In 2009, the project became too big to remain in the Grand Lake Neighborhood Center. It moved around over the next few years, operating out of Lotus Bloom Family Resource Center and Mosswood Park before finally settling at West Oakland’s Bethlehem Lutheran Church.
Katz thought that the project would stay there forever. East Bay Children’s Book Project gave the building a new paint job, built a ramp to make the program ADA-accessible, and moved in thousands of books.
But at the end of July, Katz received a letter from Bethlehem Lutheran officials stating that East Bay Children’s Book Project had three months to move out. Church officials offered no explanation as to why they chose not to renew the nonprofit’s lease and declined to comment on the subject to the Express.

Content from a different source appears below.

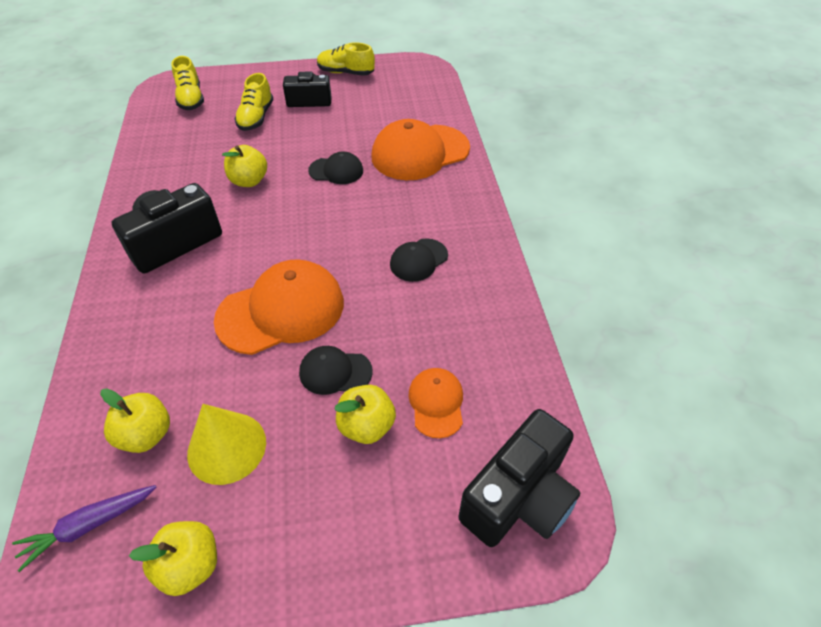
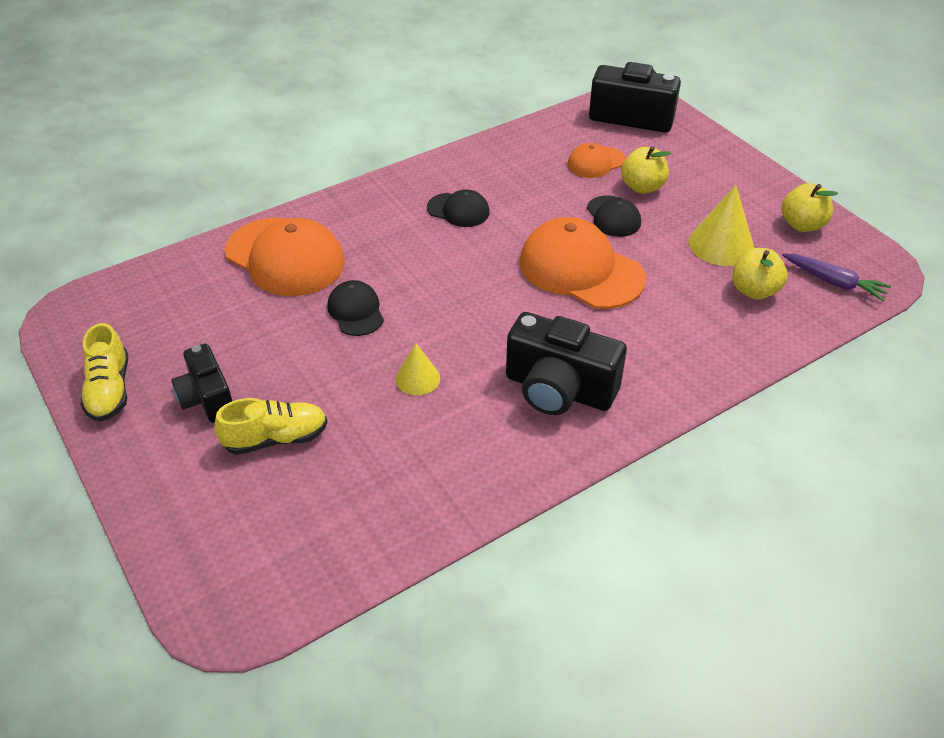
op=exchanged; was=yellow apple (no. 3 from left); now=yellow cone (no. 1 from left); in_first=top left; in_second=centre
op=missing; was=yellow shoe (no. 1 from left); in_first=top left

Pastor Linda Boston, who originally spearheaded the effort to secure the nonprofit space at Bethlehem Lutheran when she worked at the church, said East Bay Children’s Book Project is about providing children in the surrounding community a better future.
According to The Literacy Project Foundation, 85 percent of juvenile offenders have problems reading. The California Assessment of Student Performance and Progress found that, in 2016, 69 percent of students tested by Oakland Unified School District did not meet state literacy standards.
It’s unfortunate, Boston said, that the church didn’t share her same vision for the program after she left two years ago. “For a kid to have their own free book handed to them that doesn’t have somebody else’s name in it, somebody’s else’s scribbling in it –– that’s a big deal” Boston said. “It would be a big loss to the children of Oakland and the city of Oakland if the project is no longer there.”
Second grade teachers Jaine Kopp and Judy Washington, who work at Martin Luther King Jr. Elementary School, know what that loss would look like. Taking home books is the highlight of some of their students’ weeks — and books from East Bay Children’s Book project have been there to comfort them in tough times.
When one child’s father passed away, Kopp said, the class read Badger’s Parting Gifts –– the story of a badger who leaves presents to all his friends to remember him by after he dies. After they read it, Kopp said, the students were moved and all shared something emotional for them.
“We’re blessed to have this place,” Washington said.
“There’s nothing like this anywhere,” Kopp added.